*TEXTE DE LECTURE*

On me demande de faire un après-midi un mariage à l’hôpital : une dame ayant vécu 20 ans en concubinage, voyant sa santé se détériorer, souhaite régulariser avant de mourir. Je me rends avec un appariteur (Gérard Ross) et une secrétaire (Françoise Bourgoin), dans le service hospitalier, un mercredi. Devant la porte de la chambre, il y a le futur, son fils de 19 ans, et une amie de la famille. Je demande à voir l’infirmière en chef de l’étage qui me signale que la malade a un cancer généralisé, qu’elle n’en a certainement plus pour longtemps à vivre, et que depuis la veille, elle ne parle plus, et ne semble pas se rendre compte de ce qui se passe. Je suis ennuyé, car je ne peux marier que si les deux candidats sont consentants.
Je demande à tout le monde de rester dans le couloir, pour que je puisse rencontrer seul la malade, et que je reviendrai les chercher. Je vois la dame assise dans son lit, je lui dis bonjour, mais aucune réponse. Je tente quelques paroles. Comme le soleil entre à flot dans la chambre, je lui dis qu’il fait beau... Aucune réponse. Alors, je la regarde bien en face, et lui dis : " Vous êtes contente, je viens vous marier. " A ce moment, elle se sert les mains en faisant des signes de dénégation. Cela m’inquiète, elle n’a peut être pas compris la question posée. Je reparle de choses et d’autres, des fleurs dans la chambre, des repas... et repose la même question : "Vous êtes heureuse, vous allez enfin vous marier". Mêmes gestes et grimaces de dénégation. Je tente une troisième expérience, et ne peux que me convaincre que la dame ne désire pas se marier.
Je ressors dans le couloir, 10 minutes plus tard, et annonce que je ne puis procéder à la célébration du mariage, car la dame refuse.
Le futur mari entre dans une grande colère, me disant que ce n’est pas possible, qu’elle ne parle et ne comprend plus.
Je demande alors à l’infirmière chef de service de me prévenir jour ou nuit, dès que sa malade aura vraiment sa connaissance et réclamera d’être unie.
Je me déplacerai aussitôt, quelle que soit l’heure !
Et je repars avec les deux employés de la mairie.
J’adresse en arrivant une lettre au Procureur de la République, expliquant mon refus, et qu’en mon âme et conscience je suis persuadé que la personne refuse de se marier.

*CONSIGNES À SUIVRE*
1 – Dans le récit du mariage à l'hôpital, pourquoi le narrateur est-il ennuyé après avoir parlé à l'infirmière en chef ? Répondez en une à trois phrases.
2 – Poursuivez le récit du mariage à l'hôpital après la lettre envoyée au Procureur de la République.

Données enregistrées:

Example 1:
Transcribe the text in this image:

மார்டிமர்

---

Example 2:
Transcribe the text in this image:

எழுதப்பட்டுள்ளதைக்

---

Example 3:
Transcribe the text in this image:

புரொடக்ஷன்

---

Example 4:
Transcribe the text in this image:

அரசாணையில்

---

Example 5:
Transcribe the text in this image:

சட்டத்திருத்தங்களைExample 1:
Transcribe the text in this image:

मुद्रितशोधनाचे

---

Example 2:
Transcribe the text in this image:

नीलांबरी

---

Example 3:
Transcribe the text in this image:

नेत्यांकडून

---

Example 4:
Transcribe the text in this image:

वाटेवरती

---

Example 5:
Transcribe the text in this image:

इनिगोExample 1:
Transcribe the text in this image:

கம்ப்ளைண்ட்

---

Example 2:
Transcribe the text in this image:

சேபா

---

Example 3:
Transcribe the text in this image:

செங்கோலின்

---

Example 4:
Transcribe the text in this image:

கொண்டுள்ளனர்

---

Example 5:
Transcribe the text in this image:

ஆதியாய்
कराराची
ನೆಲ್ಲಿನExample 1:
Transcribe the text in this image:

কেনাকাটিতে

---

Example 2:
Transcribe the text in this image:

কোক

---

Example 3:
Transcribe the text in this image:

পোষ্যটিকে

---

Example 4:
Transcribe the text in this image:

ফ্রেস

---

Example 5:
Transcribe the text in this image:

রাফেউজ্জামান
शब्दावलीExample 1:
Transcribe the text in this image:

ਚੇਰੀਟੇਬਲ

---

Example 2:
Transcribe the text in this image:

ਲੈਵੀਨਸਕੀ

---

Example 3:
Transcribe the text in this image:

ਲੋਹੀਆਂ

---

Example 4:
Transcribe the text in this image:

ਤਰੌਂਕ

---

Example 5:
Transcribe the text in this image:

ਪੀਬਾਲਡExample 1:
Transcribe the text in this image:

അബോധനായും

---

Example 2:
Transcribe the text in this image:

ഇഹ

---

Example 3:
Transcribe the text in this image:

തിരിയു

*RÉPONSES*
1 – Le narrateur est ennuyé parce qu'il ne peut marier que si les deux candidats sont consentants. Or l'infirmière en chef vient de lui signaler que la malade ne parle plus depuis la veille et ne semble pas se rendre compte de ce qui se passe.

2 –
Trois jours plus tard, le samedi matin, le même appariteur qui est venu avec moi à l’hôpital, étant de service, vient me prévenir dans mon bureau que le futur mari de mercredi dernier demande que je le reçoive. Il ajoute qu’il restera dans le couloir, au cas où ce monsieur voudrait me casser la gueule.
Je reçois mon visiteur le plus courtoisement possible, lui demande des nouvelles de son amie, et en le faisant asseoir, lui dit encore toute mes excuses, pour le mercredi précédent.
" Elle est morte cette nuit ! me répond-il.
Un lourd silence s’établit, et je me fais en un éclair, de multiples reproches.
Je balbutie cependant pour ma défense : " Je peux vous affirmer que madame X m’a fait comprendre qu’elle ne voulait pas se marier. "
" Vous avez en partie raison. Il y a 20 ans que nous voulions nous marier, mais si elle refusait, c’est parce qu’étant veuve d’un pilote d’Air France, elle touchait une grosse pension, et pensait qu’elle ne lui serait plus versée si nous nous étions unis. Or, je suis artiste sculpteur et je ne gagne pas beaucoup d’argent... ".
En moi-même, j’ai poussé un soupir de soulagement, je ne m’étais pas trompé !
Le monsieur avait donc attendu que son amie soit pratiquement inconsciente, pour qu’elle ne puisse refuser. Il savait que si elle mourait, non mariée, il ne pourrait profiter de la succession.
J’ai appris par la suite que cela aurait arrangé ses affaires et celles de son fils.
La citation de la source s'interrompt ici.